The Art Project:  Sea Landscape

 

This art project is based on Winslow Homer’s “Bermuda Sloop”. We will do our own watercolor Sea landscape. The most important characteristic of watercolor is that it is transparent. The colors become lighter as more water is mixed with them. Artists can choose to use soft blurry washes by wetting the paper first or they can apply crisp color to dry paper. We will do just like Winslow, using three different watercolor effects in one painting: a wash (paper wet before applying watercolors that are diluted with water), regular watercolor painting (paper dry and watercolors with water) and a dry effect (paper dry and hardly any water with the watercolors).

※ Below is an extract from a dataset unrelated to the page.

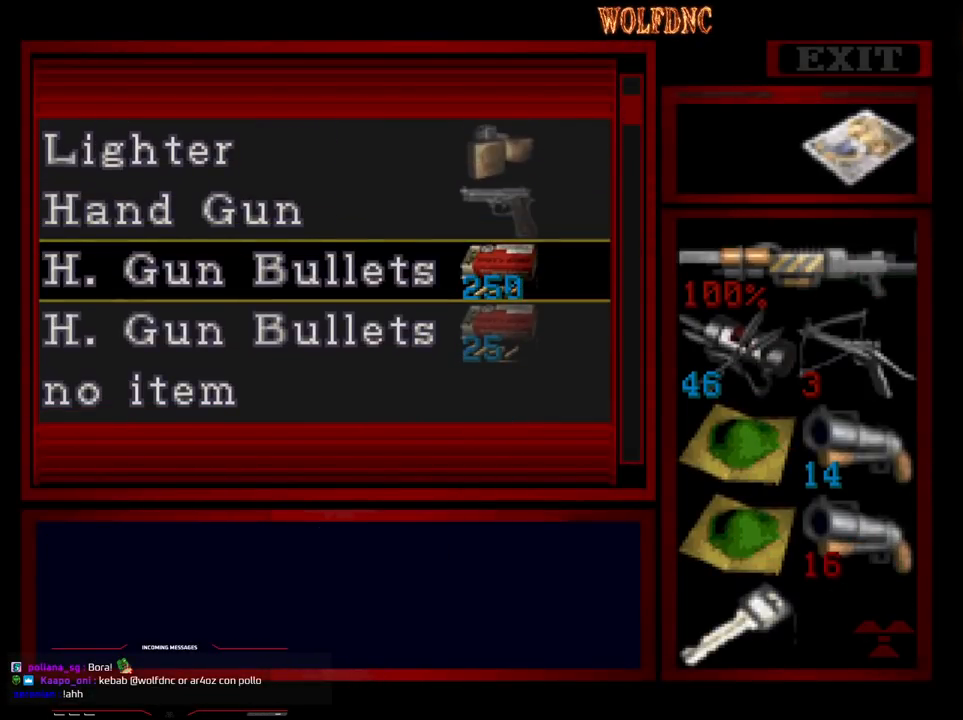
{"buttons": ["DPAD_DOWN"], "events": [[300, "DPAD_DOWN", "down"]]}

MATERIAL NEEDED: Heavy paper, watercolors, cup for water, brushes (one big and one small for details), masking tape, paper towels, newspaper and drawings or pictures of boats for reference. To see some sketches of boats
click here.

Step 1
Do a pencil sketch on a separate piece of paper, so you know what type of boat you want and where you want to place your boat. Make sure it’s a big enough boat that it takes at least a quarter of the amount of space on the paper.

Step 2
Once your sketch is done, you may want to do a very very light outline of the boat on the paper you are going to paint on. The pencil lines should be so light that you can hardly see them. Here is a trick: You can place the sketch of your boat on the paper where you want it to go and go over the main line with pen, the paper under it will have an indentation of those line that you can barely see but that you can use as a guide. In this example I have used pen so you can see the lines for the art lesson purpose.

Step 3
Tape masking tape all around the edges of the paper you are going to be painting on, as to create a frame out of masking tape. Make sure tape is put down correctly so when you apply the watercolors, the paint won’t bleed under the tape. When you are done painting this masking tape will be removed and you will be left with a white edge, framing your painting.

Step 4
You can take masking tape and cover the area of the boat, just the outline of it, so you can paint without worrying about going over the boat space, or the whole boat, just make sure the tape is put on correctly so the paint won’t go under the edges. (You may even use a paper cut out of a boat and tape it around the outline to the paper you are painting on if the space is too big for masking tape).

Step 5
We will start with the sky by doing a wash technique. Chose the colors you will use for your sky, like blue, purple or other colors like orange and red if doing a sunset. Mix them with a lot of water so they are transparent almost. Then wet the area where you wish your sky to go by using your big brush with plain water and covering the entire sky area. Then take the diluted watercolors and apply them in different areas but do leave some areas white for clouds. Make sure you rinse your brush completely before switching to different colors.

Step 6
Wait a few minutes until your sky is dry. Then you can do the sea using a regular watercolor technique. Do not wet the paper, just add a bit of water to your watercolors and start to paint the sea, leaving some areas white for reflections or the white foam waves make. Choose colors that are similar to your sky and they will appear a bit brighter now that you do not have the paper wet. You may have a calm sea or a stormy sea with big waves.

Step 7
Again, wait until the sea is dry and then remove the masking tape around the boat area. We will use a dry brush technique. That means your paper is dry and hardly any water on the watercolors. You may want to practice on a paper first. If watercolors are runny on the paper, you have too much water…you should be able to apply the watercolors and lift the paper without the colors running. 

Step 8

Choose the colors you will use for the sail and the boat and start by using the lightest colors first with the small brush and then working your way to the darkest. You will need to load your brush with watercolors more often when it’s the dry brush technique.


Step 9
Once you are finished adding all the final details to your painting and it’s completely dry, you can remove the masking tape around the edges very carefully as to not tear the paper. Sometimes people like to add a few outlines with pen to make certain parts stand out. But his Homer’s artwork was not very detailed, in this case we will not use pen outlines. Voila! It’s ready to frame.